● WHAT THIS TASK INVOLVES: Rewrite the following records with "family page" substituted for every occurrence of "grandpa page", keeping every other part unchanged.

GIVEN RECORDS Start Marker

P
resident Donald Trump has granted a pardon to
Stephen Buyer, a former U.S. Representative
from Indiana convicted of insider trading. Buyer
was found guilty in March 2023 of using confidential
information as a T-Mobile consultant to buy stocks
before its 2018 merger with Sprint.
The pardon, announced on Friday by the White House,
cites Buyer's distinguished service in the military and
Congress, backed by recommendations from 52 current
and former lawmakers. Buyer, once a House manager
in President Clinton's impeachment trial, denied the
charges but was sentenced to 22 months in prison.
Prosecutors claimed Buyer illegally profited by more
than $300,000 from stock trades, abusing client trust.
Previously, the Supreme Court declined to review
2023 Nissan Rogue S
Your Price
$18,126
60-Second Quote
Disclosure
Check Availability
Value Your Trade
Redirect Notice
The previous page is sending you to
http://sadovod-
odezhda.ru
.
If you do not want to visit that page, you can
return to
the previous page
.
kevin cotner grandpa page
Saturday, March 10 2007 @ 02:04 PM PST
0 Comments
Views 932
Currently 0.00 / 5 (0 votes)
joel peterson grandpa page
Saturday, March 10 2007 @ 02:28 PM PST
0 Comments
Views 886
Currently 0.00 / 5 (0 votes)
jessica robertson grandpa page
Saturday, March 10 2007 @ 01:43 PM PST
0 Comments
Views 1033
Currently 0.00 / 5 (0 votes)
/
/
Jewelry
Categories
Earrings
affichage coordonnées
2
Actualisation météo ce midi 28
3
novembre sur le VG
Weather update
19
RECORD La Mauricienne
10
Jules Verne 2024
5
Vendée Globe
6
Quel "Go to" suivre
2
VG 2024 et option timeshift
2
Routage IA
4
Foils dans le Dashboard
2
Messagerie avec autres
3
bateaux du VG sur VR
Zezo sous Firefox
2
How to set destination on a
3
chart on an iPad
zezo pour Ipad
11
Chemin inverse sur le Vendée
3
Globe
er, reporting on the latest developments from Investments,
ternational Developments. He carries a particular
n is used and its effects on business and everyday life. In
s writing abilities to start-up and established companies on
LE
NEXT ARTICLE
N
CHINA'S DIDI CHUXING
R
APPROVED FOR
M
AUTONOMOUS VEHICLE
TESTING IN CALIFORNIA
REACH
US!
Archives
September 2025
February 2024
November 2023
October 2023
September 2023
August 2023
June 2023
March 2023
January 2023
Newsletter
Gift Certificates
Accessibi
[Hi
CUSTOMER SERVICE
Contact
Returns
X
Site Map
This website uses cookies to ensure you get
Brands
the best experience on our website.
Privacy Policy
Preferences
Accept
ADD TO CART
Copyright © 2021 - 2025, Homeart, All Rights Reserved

GIVEN RECORDS End Marker

● WRITTEN RESPONSE:
P
resident Donald Trump has granted a pardon to
Stephen Buyer, a former U.S. Representative
from Indiana convicted of insider trading. Buyer
was found guilty in March 2023 of using confidential
information as a T-Mobile consultant to buy stocks
before its 2018 merger with Sprint.
The pardon, announced on Friday by the White House,
cites Buyer's distinguished service in the military and
Congress, backed by recommendations from 52 current
and former lawmakers. Buyer, once a House manager
in President Clinton's impeachment trial, denied the
charges but was sentenced to 22 months in prison.
Prosecutors claimed Buyer illegally profited by more
than $300,000 from stock trades, abusing client trust.
Previously, the Supreme Court declined to review
2023 Nissan Rogue S
Your Price
$18,126
60-Second Quote
Disclosure
Check Availability
Value Your Trade
Redirect Notice
The previous page is sending you to
http://sadovod-
odezhda.ru
.
If you do not want to visit that page, you can
return to
the previous page
.
kevin cotner family page
Saturday, March 10 2007 @ 02:04 PM PST
0 Comments
Views 932
Currently 0.00 / 5 (0 votes)
joel peterson family page
Saturday, March 10 2007 @ 02:28 PM PST
0 Comments
Views 886
Currently 0.00 / 5 (0 votes)
jessica robertson family page
Saturday, March 10 2007 @ 01:43 PM PST
0 Comments
Views 1033
Currently 0.00 / 5 (0 votes)
/
/
Jewelry
Categories
Earrings
affichage coordonnées
2
Actualisation météo ce midi 28
3
novembre sur le VG
Weather update
19
RECORD La Mauricienne
10
Jules Verne 2024
5
Vendée Globe
6
Quel "Go to" suivre
2
VG 2024 et option timeshift
2
Routage IA
4
Foils dans le Dashboard
2
Messagerie avec autres
3
bateaux du VG sur VR
Zezo sous Firefox
2
How to set destination on a
3
chart on an iPad
zezo pour Ipad
11
Chemin inverse sur le Vendée
3
Globe
er, reporting on the latest developments from Investments,
ternational Developments. He carries a particular
n is used and its effects on business and everyday life. In
s writing abilities to start-up and established companies on
LE
NEXT ARTICLE
N
CHINA'S DIDI CHUXING
R
APPROVED FOR
M
AUTONOMOUS VEHICLE
TESTING IN CALIFORNIA
REACH
US!
Archives
September 2025
February 2024
November 2023
October 2023
September 2023
August 2023
June 2023
March 2023
January 2023
Newsletter
Gift Certificates
Accessibi
[Hi
CUSTOMER SERVICE
Contact
Returns
X
Site Map
This website uses cookies to ensure you get
Brands
the best experience on our website.
Privacy Policy
Preferences
Accept
ADD TO CART
Copyright © 2021 - 2025, Homeart, All Rights Reserved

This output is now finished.